This Year's E3 for Prisons Is All About Cell Phones

In the world of inmate contraband, tech is the new drugs.


The National Sheriffs Association’s annual conference opens its doors this week in Baltimore, E3 for the corrections industry. And just as E3 signals trends to watch for next gen consoles, the sheriffs’ conference tips what’s happening in the ongoing catch-up game jails have been playing as mobile phones become the microchipped equivalent of the shiv hidden in the mattress.

As International Business Times reports, a lot of companies are making appearances this year to sell new ways to keep prisoners from using a mobile, either by detecting them before they’re smuggled in or making them useless inside prison walls. Better defense would save corrections workers considerable time. California alone has confiscated more than 30,000 phones since 2012, claiming that inmates can use them to organize gang attacks or plan hits, or harass victims from behind bars.
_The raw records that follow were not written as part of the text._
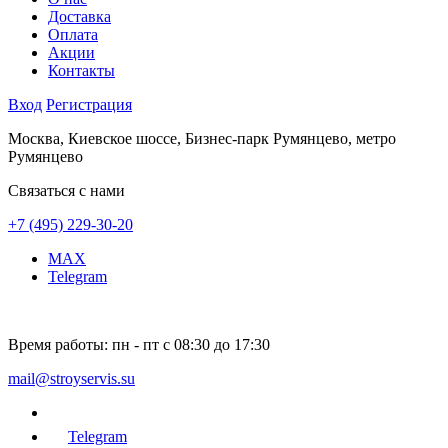
Доставка
Оплата
Акции
Контакты
Вход
Регистрация
Москва, Киевское шоссе, Бизнес-парк Румянцево, метро
Румянцево
Связаться с нами
+7 (495) 229-30-20
MAX
Telegram
Время работы:
пн - пт с 08:30 до 17:30
mail@stroyservis.su
Telegram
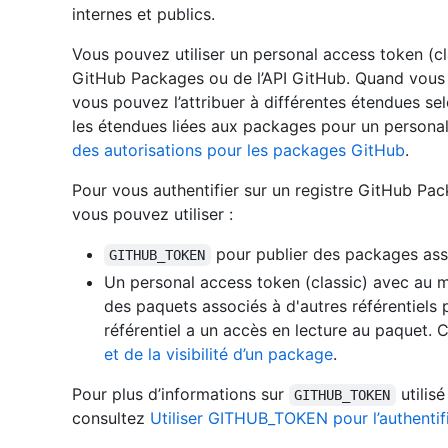
internes et publics.
Vous pouvez utiliser un personal access token (cl
GitHub Packages ou de l’API GitHub. Quand vous 
vous pouvez l’attribuer à différentes étendues se
les étendues liées aux packages pour un personal
des autorisations pour les packages GitHub
.
Pour vous authentifier sur un registre GitHub P
vous pouvez utiliser :
pour publier des packages ass
GITHUB_TOKEN
Un personal access token (classic) avec au 
des paquets associés à d'autres référentiels p
référentiel a un accès en lecture au paquet.
et de la visibilité d’un package
.
Pour plus d’informations sur
utilisé
GITHUB_TOKEN
consultez
Utiliser GITHUB_TOKEN pour l’authentifi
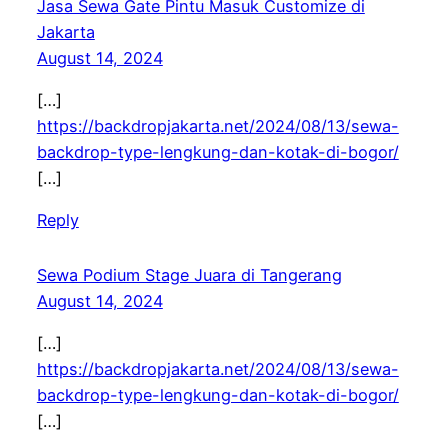
Jasa Sewa Gate Pintu Masuk Customize di
Jakarta
August 14, 2024
[…]
https://backdropjakarta.net/2024/08/13/sewa-
backdrop-type-lengkung-dan-kotak-di-bogor/
[…]
Reply
Sewa Podium Stage Juara di Tangerang
August 14, 2024
[…]
https://backdropjakarta.net/2024/08/13/sewa-
backdrop-type-lengkung-dan-kotak-di-bogor/
[…]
The most widely accepted device seems to be the seven-foot phone-detecting wand from Cellsense, which scans an inmate’s prison cell the same way they’d scan you with a metal dector. It can also detect devices hidden inside the body, because this is prison we’re talking about.

More controversial is Tecore, a phone-blocking tech that leases airwaves from phone companies. If an inmate tries to make a call or send a text from within the pocket of those airwaves, which happens to be the jail, the phone is rendered useless and the phone spits out a recording to let them know they’re breaking the law. Tecore is more problematic as it can block phones from bystanders outside the jail as well, and could interfere with the jail’s ability to call 911 or other emergency services. Then there’s the effect on the pipes, as inmates have tried to flush the phones down the toilet once they realize they’ve got a worthless piece of contraband in their cells.

Even more controversial is the Stingray monitoring system, which monitors calls but which critics say could be used to spy on citizens who haven’t broken the law.

Remember, being caught with a phone in prison can add years to your time. In Florida, smuggling a mobile device in is a third degree felony with a maximum five year sentence. Yeah, you get a massive drug ring coordinated via text message once in a while, but a lot of inmates are risking the penalties simply to have a way to communicate with their loved ones. Maybe if we made it a little less prohibitively expensive for them to communicate through approved channels, they wouldn’t be quite so willing to risk it.